Selon les autorités libanaises, les frappes israéliennes auraient causé au moins 52 morts et 154 blessés, un bilan susceptible d’évoluer. Ces chiffres traduisent l’intensité des bombardements et la vulnérabilité des zones urbaines densément peuplées.
Fracture institutionnelle à Beyrouth
Au-delà de l’escalade militaire, la crise révèle une rupture politique majeure au Liban. Le gouvernement a annoncé l’interdiction des activités militaires et sécuritaires du Hezbollah sur le territoire national. Une décision immédiatement dénoncée par le mouvement, qui y voit une tentative de désarmement politique sous pression internationale.
Cette position fragilise davantage un État déjà confronté à une crise économique structurelle et à une paralysie institutionnelle chronique. L’exécutif cherche manifestement à éviter une internationalisation accrue du conflit, alors que le pays se retrouve entraîné dans une confrontation régionale plus large.

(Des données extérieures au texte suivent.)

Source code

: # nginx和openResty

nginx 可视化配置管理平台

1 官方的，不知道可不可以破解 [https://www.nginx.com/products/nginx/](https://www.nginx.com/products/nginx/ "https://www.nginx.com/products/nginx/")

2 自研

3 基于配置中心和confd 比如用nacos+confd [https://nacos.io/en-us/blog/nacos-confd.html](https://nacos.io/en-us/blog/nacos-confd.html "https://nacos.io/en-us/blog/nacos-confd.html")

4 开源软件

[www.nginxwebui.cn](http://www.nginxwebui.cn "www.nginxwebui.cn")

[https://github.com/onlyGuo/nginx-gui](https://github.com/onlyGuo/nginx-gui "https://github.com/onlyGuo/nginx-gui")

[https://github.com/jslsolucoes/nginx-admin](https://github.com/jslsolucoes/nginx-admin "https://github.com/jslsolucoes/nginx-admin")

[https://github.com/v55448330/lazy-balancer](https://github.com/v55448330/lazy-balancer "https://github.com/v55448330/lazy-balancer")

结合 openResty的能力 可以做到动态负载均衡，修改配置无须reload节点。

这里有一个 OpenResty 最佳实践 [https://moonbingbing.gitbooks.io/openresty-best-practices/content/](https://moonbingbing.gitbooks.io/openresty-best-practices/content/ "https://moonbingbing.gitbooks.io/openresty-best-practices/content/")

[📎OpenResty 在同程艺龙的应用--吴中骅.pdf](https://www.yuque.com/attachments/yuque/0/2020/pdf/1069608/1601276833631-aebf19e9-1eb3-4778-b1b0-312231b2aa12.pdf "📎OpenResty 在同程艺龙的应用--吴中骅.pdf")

Dimension régionale du conflit
L’embrasement actuel trouve son origine dans une attaque revendiquée par le Hezbollah contre Israël, présentée comme une riposte à la mort du guide iranien Ali Khamenei. Cet épisode a élargi le théâtre des opérations au-delà des frontières libanaises, inscrivant la crise dans une dynamique régionale où s’entrecroisent rivalités stratégiques et logiques de dissuasion.
AMÉRIQUE
MEXIQUE – “El Mencho” tué, le pays sous tension après la riposte des cartels
La mort de l’un des narcotrafiquants les plus recherchés du continent américain marque un tournant sécuritaire au Mexique. Nemesio Oseguera, plus connu sous le surnom d’« El Mencho », a été tué dimanche lors d’une opération de l’armée mexicaine. Âgé de 59 ans, il dirigeait le Cartel Jalisco Nueva Generación (CJNG), considéré comme l’une des organisations criminelles les plus puissantes du pays.
L’intervention, coordonnée avec les États-Unis, visait un chef de cartel sous le coup de mandats d’arrêt des autorités mexicaines et américaines. Depuis l’arrestation des figures historiques du Cartel de Sinaloa, Oseguera était perçu comme l’un des derniers « parrains » dominants du narcotrafic mexicain.
La riposte n’a pas tardé. Dans l’État de Jalisco, des groupes armés ont dressé des barrages routiers et incendié véhicules et camions. Des incidents violents ont également été signalés dans une vingtaine d’États, traduisant la capacité de nuisance du réseau.
Face à l’escalade, la présidente Claudia Sheinbaum a annoncé la suspension des cours dans huit États et appelé la population à limiter ses déplacements. Les autorités redoutent une fragmentation du cartel ou des affrontements internes pour le contrôle des routes du trafic.
Le CJNG était classé organisation terroriste par les États-Unis et figurait parmi les principaux vecteurs d’exportation de cocaïne, d’héroïne et de fentanyl vers le marché nord-américain. La disparition de son chef ouvre une phase d’incertitude : affaiblissement durable du groupe ou recomposition violente du paysage criminel mexicain.